▸ **GOAL OF THE EXERCISE**: Copy the data from the line with "Looking at this" to the line with "Answer: back", swapping "white airbus a320" for "silver airbus a320" and leaving everything else unchanged.

▸ **DATA FOR PROCESSING**:
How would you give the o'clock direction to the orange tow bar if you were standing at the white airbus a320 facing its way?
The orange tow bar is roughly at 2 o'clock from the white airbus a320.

...

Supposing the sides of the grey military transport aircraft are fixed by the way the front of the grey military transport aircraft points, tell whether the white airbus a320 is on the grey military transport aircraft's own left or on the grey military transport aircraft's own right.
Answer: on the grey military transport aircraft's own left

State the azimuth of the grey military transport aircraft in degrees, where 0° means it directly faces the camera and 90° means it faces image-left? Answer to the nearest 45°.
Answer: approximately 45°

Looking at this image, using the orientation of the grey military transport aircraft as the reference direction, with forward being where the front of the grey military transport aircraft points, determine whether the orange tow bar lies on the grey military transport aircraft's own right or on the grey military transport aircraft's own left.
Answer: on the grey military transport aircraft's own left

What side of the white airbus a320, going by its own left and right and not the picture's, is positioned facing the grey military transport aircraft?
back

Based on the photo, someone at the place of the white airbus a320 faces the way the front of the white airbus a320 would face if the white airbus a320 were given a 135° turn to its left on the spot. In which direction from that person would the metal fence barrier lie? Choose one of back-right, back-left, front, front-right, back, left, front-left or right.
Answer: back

▸ **OUTPUT FOR THIS TASK**:
Looking at this image, using the orientation of the grey military transport aircraft as the reference direction, with forward being where the front of the grey military transport aircraft points, determine whether the orange tow bar lies on the grey military transport aircraft's own right or on the grey military transport aircraft's own left.
Answer: on the grey military transport aircraft's own left

What side of the silver airbus a320, going by its own left and right and not the picture's, is positioned facing the grey military transport aircraft?
back

Based on the photo, someone at the place of the silver airbus a320 faces the way the front of the silver airbus a320 would face if the silver airbus a320 were given a 135° turn to its left on the spot. In which direction from that person would the metal fence barrier lie? Choose one of back-right, back-left, front, front-right, back, left, front-left or right.
Answer: back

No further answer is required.